*問題と課題*.
**A.** 伏見稲荷から大文字山への山歩きの文章を読み、次の問いに答えよ。
(i) 京阪の京橋で落ち合ったとき、先生から頂いたものは何か。
(ii) 下山後には何をして帰ることになっていたか。
(iii) 全行程はおよそ何キロメートルか。
**B.** 伏見稲荷から大文字山への山歩きの文章を、最後の「ソンナアホナ…。」の後から書き進めよ。

N尾氏曰く … 「カルイカルイ、ラクラク」
K井さんに目を向けると … にこにこ笑って「頑張ってな」。
(ワシのとこへお鉢まわらんでよかったあ〜。と安堵の表情)
I谷さん … 「東雲会は山歩きのあとも必ず稽古!」
(くそ他人事やと思いやがって)
先生 … 「雨降っても行きますから!」
〃 … 「帰って確認せんでも、仕事なんかあらへん、あらへん。
大丈夫、大丈夫」
ということで先生と私の二人で伏見稲荷から蹴上、南禅寺から大文字山、下山後銭湯でさっぱりした後ビールを飲んで帰るという下山後だけ参加したい山歩きが決定した。なんとも非人道的な会である。
9月23日、目を覚ますと雨の音が…していない。かすかな望みもたたれ、かくなるうえは「親戚に誰か一人犠牲になってもらうか」とも思ったが、あまりにも見えすいているため断念した。京阪の京橋で先生と落ち合うと、木の(ンではない)玉を2個頂いた。手の中で廻せと仰る。つまり刀を扱う上での手の内の鍛錬を目的としたものである。しばらくやると慣れてきて手前に廻すのは結構うまく廻すことができるが、その逆はやはり難しい。人間、日常生活で使う筋肉そして身体の動きが如何に限られているかということがよく分かる。
京阪の伏見稲荷の駅を降りて、伏見稲荷の境内へ入っていく。意外と狭い参道であり、初詣のときはすごい状況だろうなと思った。伏見稲荷境内の千本鳥居をくぐりぬけ山道を歩く。結構快調にこなしていけた。途中泉涌寺、将軍塚などを経て京都市営地下鉄「蹴上駅」にお昼頃に到着。あとでハイキングの本を見ると距離10キロメートル、所要時間 2時間41分とある。これで終わればソラ結構ラクヤ。ところがここから昼食をはさんで大文字山に登るのである。全行程約17キロメートル。ソンナアホナ…。

*データ抜粋*.
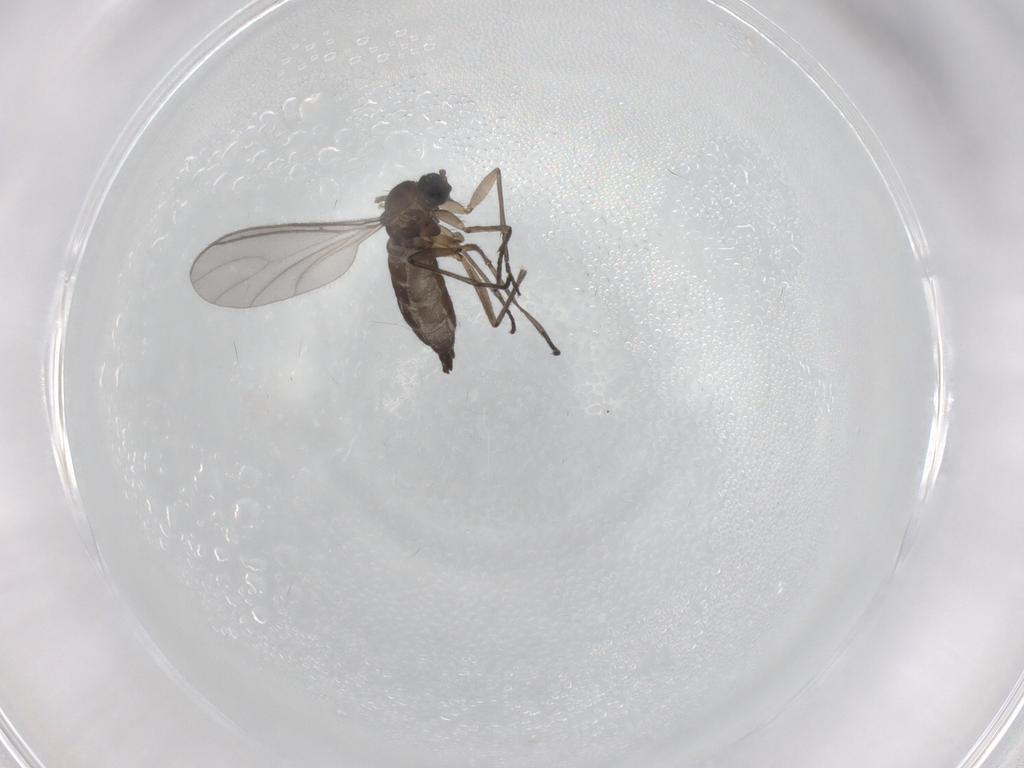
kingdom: Animalia
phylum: Arthropoda
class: Insecta
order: Diptera
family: Sciaridae
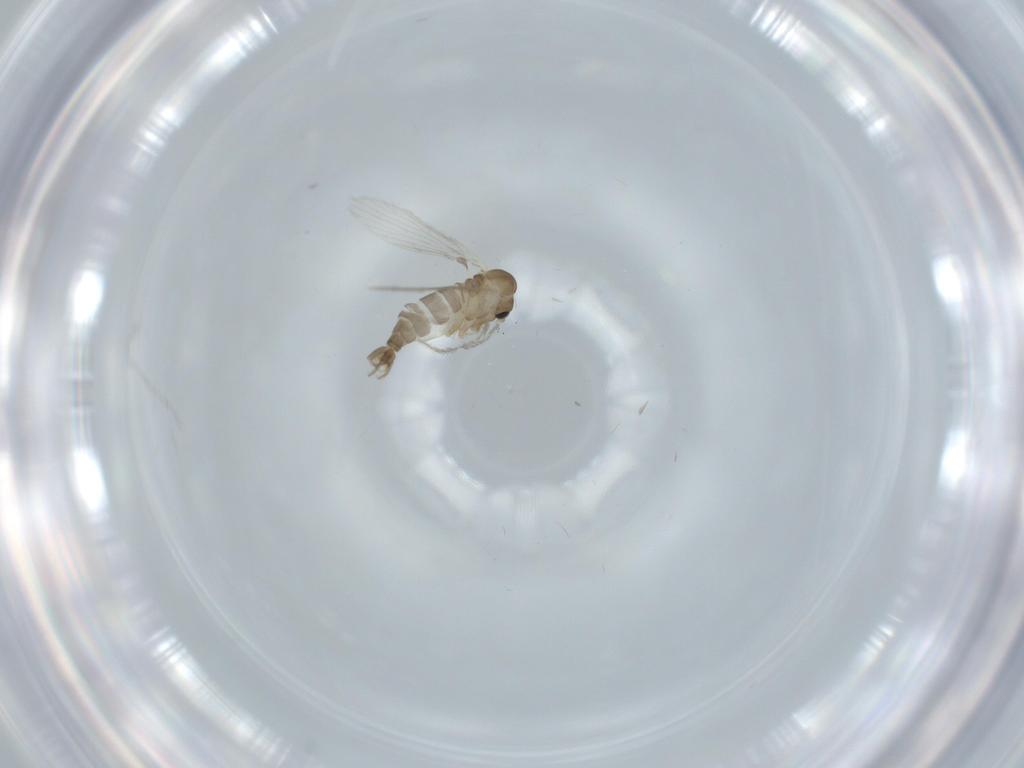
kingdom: Animalia
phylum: Arthropoda
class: Insecta
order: Diptera
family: Psychodidae
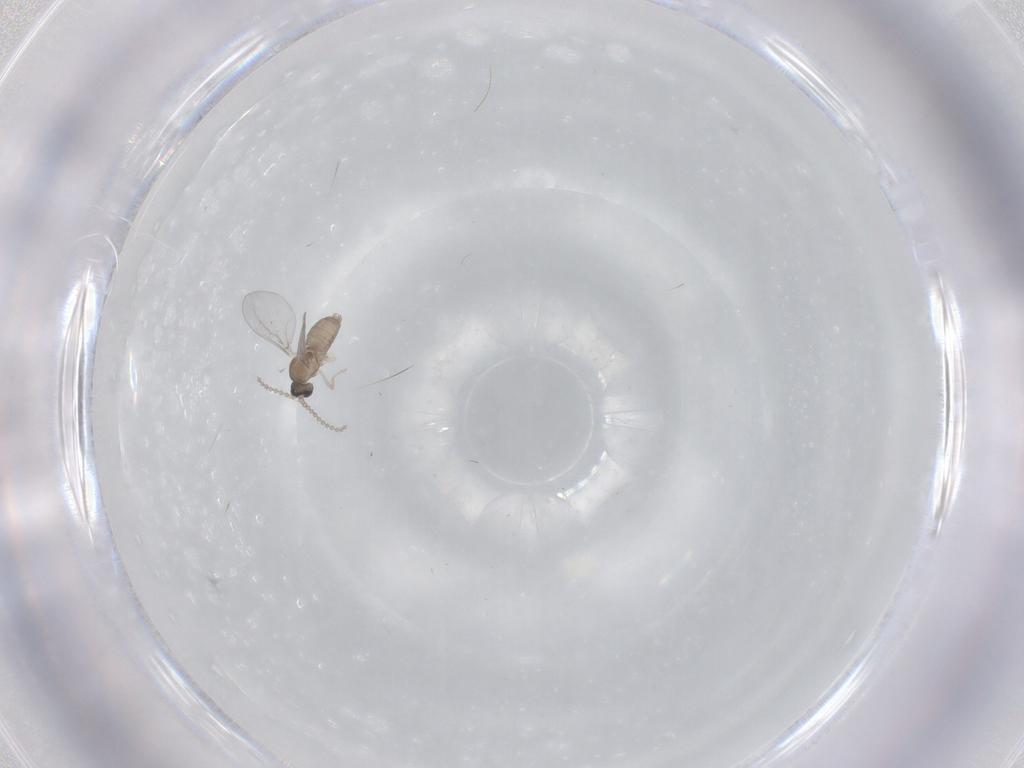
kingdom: Animalia
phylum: Arthropoda
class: Insecta
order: Diptera
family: Cecidomyiidae
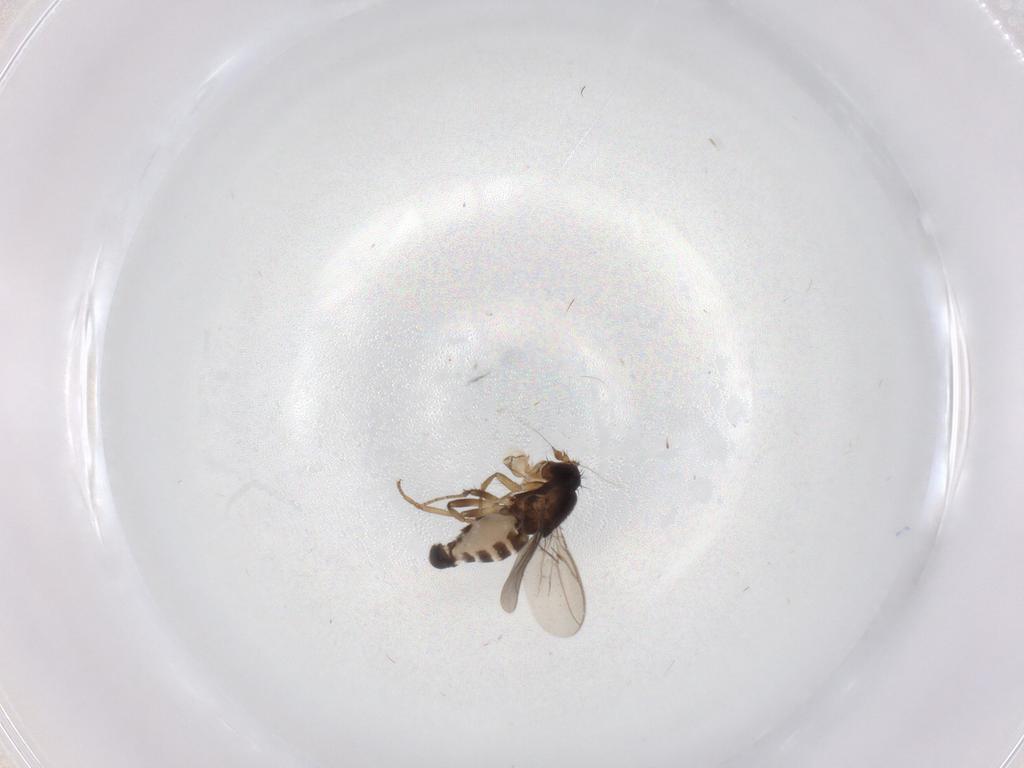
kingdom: Animalia
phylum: Arthropoda
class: Insecta
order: Diptera
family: Sphaeroceridae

*各問の解答*.
**A.**
(i) 木の玉2個
(ii) 銭湯でさっぱりした後、ビールを飲んで帰る
(iii) 約17キロメートル

**B.**
昼飯を食うと、いよいよ出発である。まあ、あと7kmぐらいしかないことやし、時間も予定通りやし、気楽に行くか。そんな感じで南禅寺の境内を歩いていった。「日向大神宮」の方からではなく、「南禅寺」の方から行くということがどういう意味をもつか、その時の私には全く理解できていなかった。南禅寺の境内に突如現れる疎水に、ああこれがよく写真で見るやつやなと思ったり、寺がよく設置を許したもんだなとかしょうもないことを考えたりした。あるいは先生の「この木はかくかくしかじか、これがあれで、あれがこれで…」などという講釈に適当にアイズチを打ちながら、暢気なものであった。「こっちからやとなあ、●●さんが行ったコースよりも大分近道になるんや。」と言う先生の言葉にも、「ああそりゃあ、ええですなあ」と他人事のような私であった。
高低差のない2点間を移動する場合には距離の短い方を歩くことが賢者の行動である。しかし「高低差」がある場合、賢者は距離の長い方を歩く。理由は少し難しいが、要するに楽なのである。
「先生、どこまで続くんですか、この登り」。アイガー北壁とは言わないが、両足だけでは登れず、両手も使いながら登らざるをえない山道が延々と続く。先生は贅肉のない健康優良中年であるが、こちらは肥満度17%おまけに各種成人病指数基準値オーバーの典型的な不健康中年である。必死の思いで、登っていくこと十数分。やっとの思いで、通常のルートにたどり着いた。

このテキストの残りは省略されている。